Material provided ::
--- --- ---
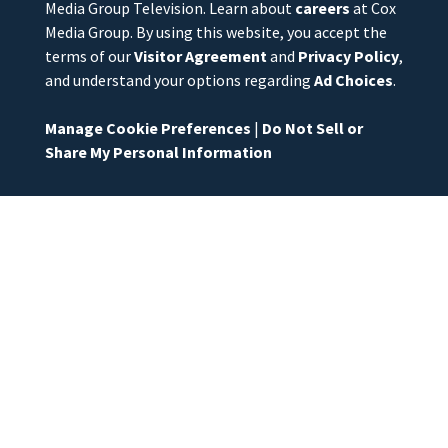
Media Group Television. Learn about
careers
at Cox
Media Group. By using this website, you accept the
terms of our
Visitor Agreement
and
Privacy Policy
,
and understand your options regarding
Ad Choices
.
Manage Cookie Preferences
|
Do Not Sell or
Share My Personal Information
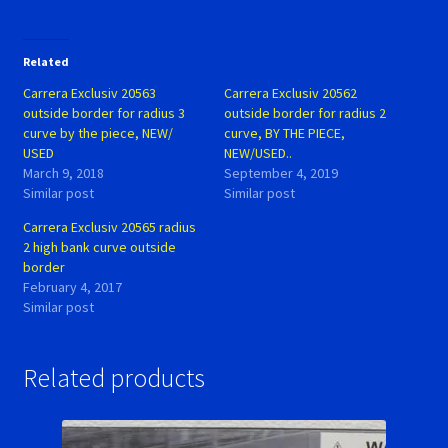
Related
Carrera Exclusiv 20563
Carrera Exclusiv 20562
outside border for radius 3
outside border for radius 2
curve by the piece, NEW/
curve, BY THE PIECE,
USED
NEW/USED..
March 9, 2018
September 4, 2019
Similar post
Similar post
Carrera Exclusiv 20565 radius
2 high bank curve outside
border
February 4, 2017
Similar post
Related products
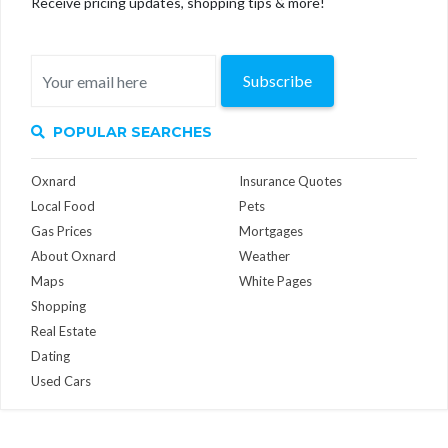
Receive pricing updates, shopping tips & more!
Subscribe
POPULAR SEARCHES
Oxnard
Insurance Quotes
Local Food
Pets
Gas Prices
Mortgages
About Oxnard
Weather
Maps
White Pages
Shopping
Real Estate
Dating
Used Cars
--- --- ---
To do ::
Please write out the lines of the material from the line containing "Receive pricing updates, shopping" through the end, keeping them unchanged.

Exercise output ::
Receive pricing updates, shopping tips & more!
Subscribe
POPULAR SEARCHES
Oxnard
Insurance Quotes
Local Food
Pets
Gas Prices
Mortgages
About Oxnard
Weather
Maps
White Pages
Shopping
Real Estate
Dating
Used Cars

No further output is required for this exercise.